[[ RECORDS FOR THIS EXERCISE open ]]

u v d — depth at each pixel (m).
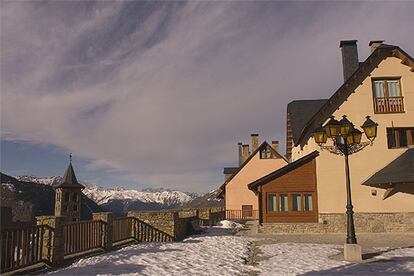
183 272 9.81
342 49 23.67
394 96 21.05
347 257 11.61
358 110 20.98
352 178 20.64
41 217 10.99
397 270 9.78
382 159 20.45
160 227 17.62
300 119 26.42
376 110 20.88
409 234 19.53
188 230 21.00
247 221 35.31
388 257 11.93
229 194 41.69
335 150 20.42
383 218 20.11
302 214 21.16
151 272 9.69
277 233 20.77
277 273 9.73
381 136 20.66
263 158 42.06
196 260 11.66
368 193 20.42
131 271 9.72
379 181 18.61
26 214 93.00
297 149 28.91
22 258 9.77
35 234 10.34
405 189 19.72
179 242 16.66
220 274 9.62
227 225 27.44
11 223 15.14
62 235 10.91
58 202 49.91
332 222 20.55
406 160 18.95
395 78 21.12
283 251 13.74
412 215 19.92
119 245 15.15
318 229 20.56
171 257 12.09
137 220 17.22
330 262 11.20
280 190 21.50
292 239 18.14
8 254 9.38
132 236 16.92
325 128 13.63
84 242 12.59
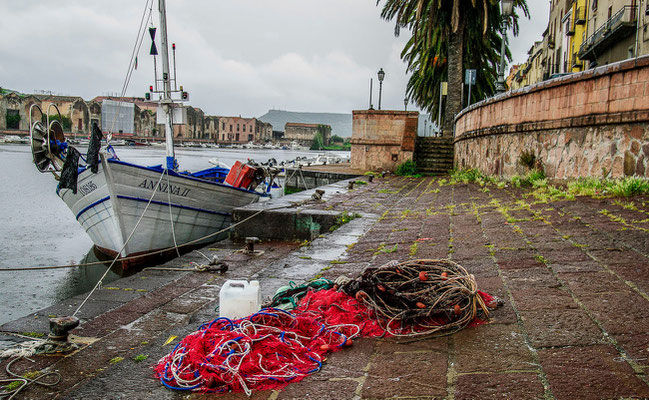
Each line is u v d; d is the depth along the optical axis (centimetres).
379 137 2211
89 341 409
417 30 2492
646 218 654
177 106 1614
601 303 382
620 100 859
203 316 463
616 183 850
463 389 273
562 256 527
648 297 385
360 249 696
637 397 249
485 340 338
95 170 1041
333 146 18862
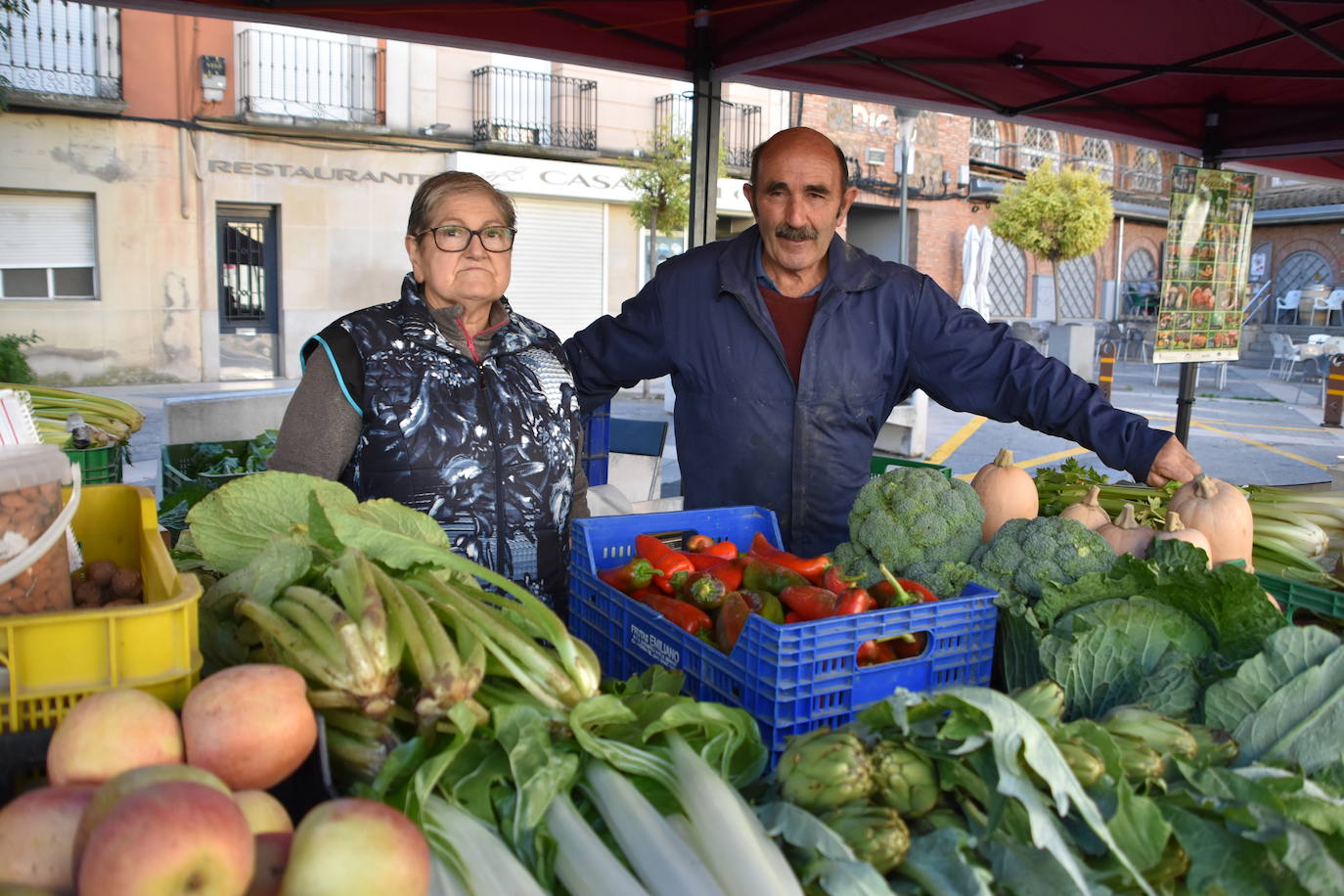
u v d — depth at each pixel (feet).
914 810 4.18
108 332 47.06
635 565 6.41
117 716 3.43
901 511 6.89
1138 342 82.12
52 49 44.37
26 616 3.65
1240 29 15.51
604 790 4.19
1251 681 5.05
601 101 59.26
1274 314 101.45
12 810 3.13
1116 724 4.73
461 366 7.53
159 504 12.53
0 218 44.68
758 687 5.14
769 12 14.51
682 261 10.55
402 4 13.88
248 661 4.66
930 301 10.07
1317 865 3.86
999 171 82.43
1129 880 4.00
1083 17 15.20
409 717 4.30
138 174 46.78
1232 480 32.71
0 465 3.92
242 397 18.44
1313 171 24.17
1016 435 41.04
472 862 3.79
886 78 17.83
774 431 10.11
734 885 3.67
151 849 2.70
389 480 7.34
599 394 11.26
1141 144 20.97
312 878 3.06
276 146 49.85
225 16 13.71
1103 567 6.18
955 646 5.69
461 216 7.28
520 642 4.46
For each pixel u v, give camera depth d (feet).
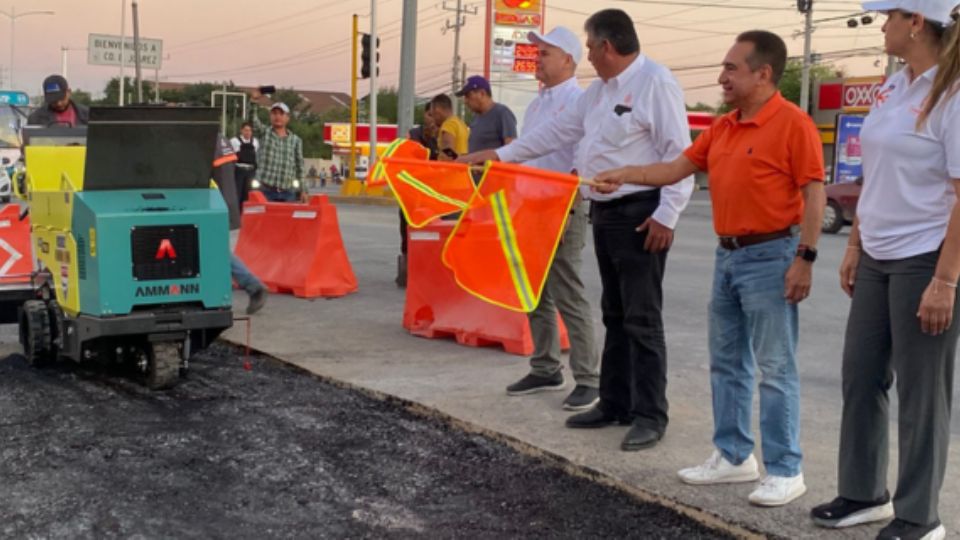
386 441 17.83
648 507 14.65
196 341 22.43
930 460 12.35
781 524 13.46
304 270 33.17
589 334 19.07
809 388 22.02
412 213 18.30
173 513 14.49
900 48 12.14
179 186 21.31
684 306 33.17
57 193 21.54
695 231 66.59
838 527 13.28
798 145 13.48
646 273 16.52
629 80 16.44
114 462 16.62
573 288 18.95
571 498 15.10
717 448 15.12
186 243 20.88
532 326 20.31
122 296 20.31
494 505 14.88
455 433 18.25
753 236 13.96
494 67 117.39
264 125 38.93
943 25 11.77
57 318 22.25
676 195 15.90
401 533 13.88
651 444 16.72
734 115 14.25
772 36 13.70
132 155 20.36
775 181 13.66
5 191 58.18
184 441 17.78
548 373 20.30
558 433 17.58
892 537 12.48
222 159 28.66
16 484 15.56
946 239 11.65
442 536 13.79
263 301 29.50
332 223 33.60
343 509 14.73
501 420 18.42
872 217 12.54
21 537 13.57
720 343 14.87
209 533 13.82
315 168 247.70
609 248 16.75
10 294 24.18
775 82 13.79
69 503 14.80
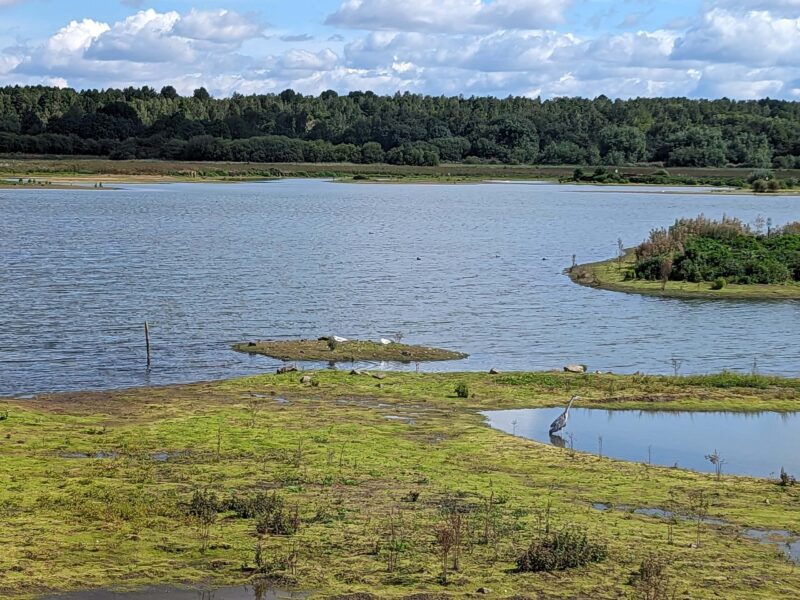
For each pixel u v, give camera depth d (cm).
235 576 1620
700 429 2897
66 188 16188
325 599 1535
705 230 7138
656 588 1555
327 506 2000
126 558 1684
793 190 18138
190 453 2411
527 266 7062
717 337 4531
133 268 6550
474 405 3105
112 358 3869
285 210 12375
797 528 1973
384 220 11044
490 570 1670
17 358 3825
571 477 2314
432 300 5472
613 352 4184
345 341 4178
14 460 2278
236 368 3750
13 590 1530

[[ RECORDS FOR THIS EXERCISE closed ]]

PROBLEM STATEMENT: Each line above that contains the string "pixel" should be identified and copied.

YOUR RESPONSE:
u v d — depth at each pixel (m).
u v d — depth at each pixel (feet).
For each pixel u v, give camera depth d (feet).
For each pixel u v, give camera depth d (cm).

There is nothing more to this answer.